This is sort of where we get started in the section around direct mail, and it emphasizes something that, in the email world, we can often forget, which is that the list is up to – 75% of the effect that a direct mail campaign is going to have is a direct result of the list. Now, many people have reported they’ve seen a decline in the efficacy of direct mail over the last three or four years, and many are asking the question, is it still a good tactic?

First, let’s talk about why there’s a decline. Number one, I think, is the competition with other sources of information. If you think back just a few years, all of those controlled circulation magazines, glossy flyers, etc., those were a more unique source of information about our industry verticals than they are now.

There has been, obviously, a proliferation of online sources, regardless of what niche you’re in, and as a result, those direct-mail pieces don’t have that same – they’re not as unique as they used to be. Someone can have a very vigorous intellectual engagement with their industry, be really up on what’s happening, using almost entirely online means. So that’s one factor.

▸ Data supplied

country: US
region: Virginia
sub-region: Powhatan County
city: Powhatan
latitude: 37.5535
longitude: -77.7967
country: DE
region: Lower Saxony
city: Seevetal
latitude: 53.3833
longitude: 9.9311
---
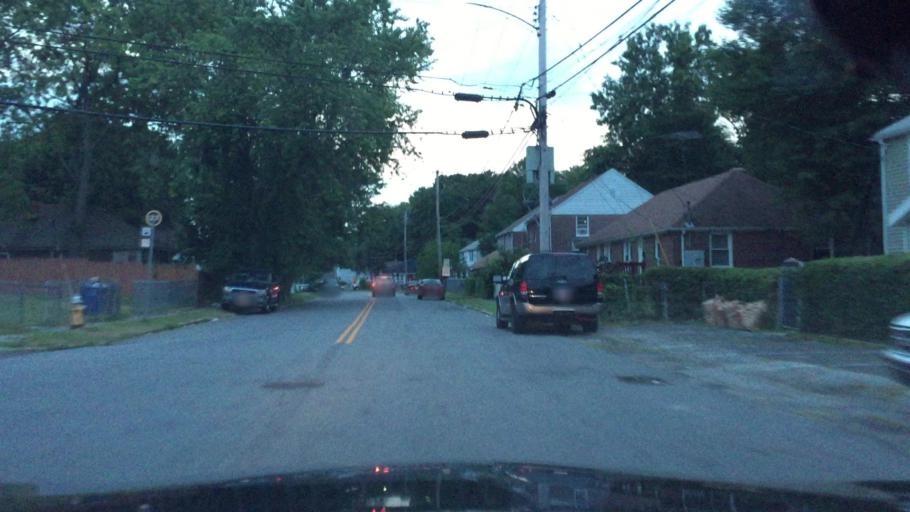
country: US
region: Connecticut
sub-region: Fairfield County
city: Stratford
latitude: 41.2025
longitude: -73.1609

▸ Your tasks
1. Retype the direct mail excerpt from "First, let’s talk" down to "they are now.".
2. In the direct mail excerpt, what is given as the number one reason for the decline in direct mail's efficacy?

▸ The answers
1.
First, let’s talk about why there’s a decline. Number one, I think, is the competition with other sources of information. If you think back just a few years, all of those controlled circulation magazines, glossy flyers, etc., those were a more unique source of information about our industry verticals than they are now.

2. Competition with other sources of information.